Cuttlefish are dotted with an embodied projection device—their brain is equipped with an image-generating lobe that is capable of producing animated images on their skin—which allows them to conjure an image by simply thinking about it, an image that will immediately appear on the surface of their body. These thought-images are destined not so much for themselves but are first and foremost a means to communicate with those who are around them: other cuttlefish, sharks, rays, plankton, crabs and humans. With this dermal-cinema, these animals are capable of a cinematic agency that is at the same time far more sophisticated and far less complicated than the current human cinematic apparatus, their bodies possessing a camera, a moviola, and movie theatre all at once.
These sea creatures are thus willingly engaging in complex cinematic processes that concern not only themselves but also their audience, for whom they provide signs, send messages and create evidences.

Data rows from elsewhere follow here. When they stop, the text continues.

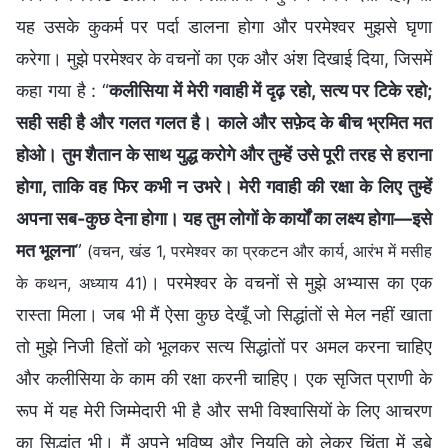
यह उसके कुकर्म पर पर्दा डालना होगा और परमेश्वर मुझसे घृणा
करेगा। मुझे परमेश्वर के वचनों का एक और अंश दिखाई दिया, जिसमें
कहा गया है : “
कलीसिया में मेरी गवाही में दृढ़ रहो, सत्य पर टिके रहो;
सही सही है और गलत गलत है। काले और सफ़ेद के बीच भ्रमित मत
होओ। तुम शैतान के साथ युद्ध करोगे और तुम्हें उसे पूरी तरह से हराना
होगा, ताकि वह फिर कभी न उभरे। मेरी गवाही की रक्षा के लिए तुम्हें
अपना सब-कुछ देना होगा। यह तुम लोगों के कार्यों का लक्ष्य होगा—इसे
मत भूलना
”
(वचन, खंड 1, परमेश्वर का प्रकटन और कार्य, आरंभ में मसीह
। परमेश्वर के वचनों से मुझे अभ्यास का एक
के कथन, अध्याय 41)
रास्ता मिला। जब भी मैं ऐसा कुछ देखूँ जो सिद्धांतों से मेल नहीं खाता
तो मुझे निजी हितों को भूलकर सत्य सिद्धांतों पर अमल करना चाहिए
और कलीसिया के काम की रक्षा करनी चाहिए। एक सृजित प्राणी के
रूप में यह मेरी जिम्मेदारी भी है और सभी विश्वासियों के लिए आचरण
का सिद्धांत भी। मैं अपने भविष्य और नियति को लेकर चिंता में डूबे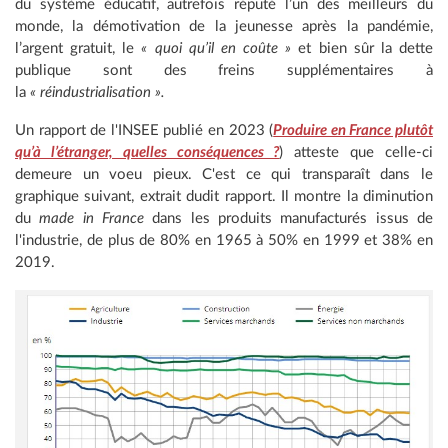
du système éducatif, autrefois réputé l’un des meilleurs du
monde, la démotivation de la jeunesse après la pandémie,
l’argent gratuit, le
« quoi qu’il en coûte »
et bien sûr la dette
publique sont des freins supplémentaires à
la
« réindustrialisation ».
Un rapport de l'INSEE publié en 2023 (
Produire en France plutôt
qu’à l’étranger, quelles conséquences ?
) atteste que celle-ci
demeure un voeu pieux. C'est ce qui transparaît dans le
graphique suivant, extrait dudit rapport. Il montre la diminution
du
made in France
dans les produits manufacturés issus de
l'industrie, de plus de 80% en 1965 à 50% en 1999 et 38% en
2019.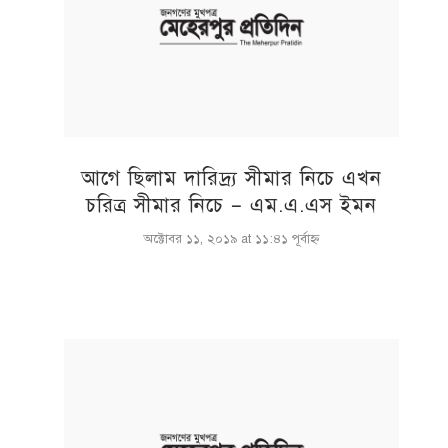
আগে ছিলাম দারিদ্র্য সীমার নিচে এখন
চরিত্র সীমার নিচে – এম.এ.এস ইমন
অক্টোবর ১১, ২০১৯ at ১১:৪১ পূর্বাহ্ণ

I wonder how to take into account these gestures and to unite the human cinematic efforts and attempts with theirs to generate a communal basin where art/film/poetics, science and politics compliment and support one another in bringing messages and testimonies of what is happening down there in the sea, visions that are not so much about the processes nor the means but that move a leap closer to giving a voice to the sea itself.
Curiously, current technological developments—namely the way in which information and data are no longer transmitted through mechanic, cumbersome instruments and devices, alongside the modes of transmission and processing of data and information, relying on artificial intelligences (not by chance called soft-wares, a softness close to the malleability of the cuttlefish’s skin, a haptic mode of dealing with the circulation of contents, also considering how the ‘digital’ term originally relates to digitus, the fingers)—are leading humans to become more similar to cephalopods, the respective liquid surfaces of the original and prosthetic limbs (skin for the cuttlefish, screen for the human) transmitting and projecting our emotions, impressions, and declarations to our respective surrounding worlds.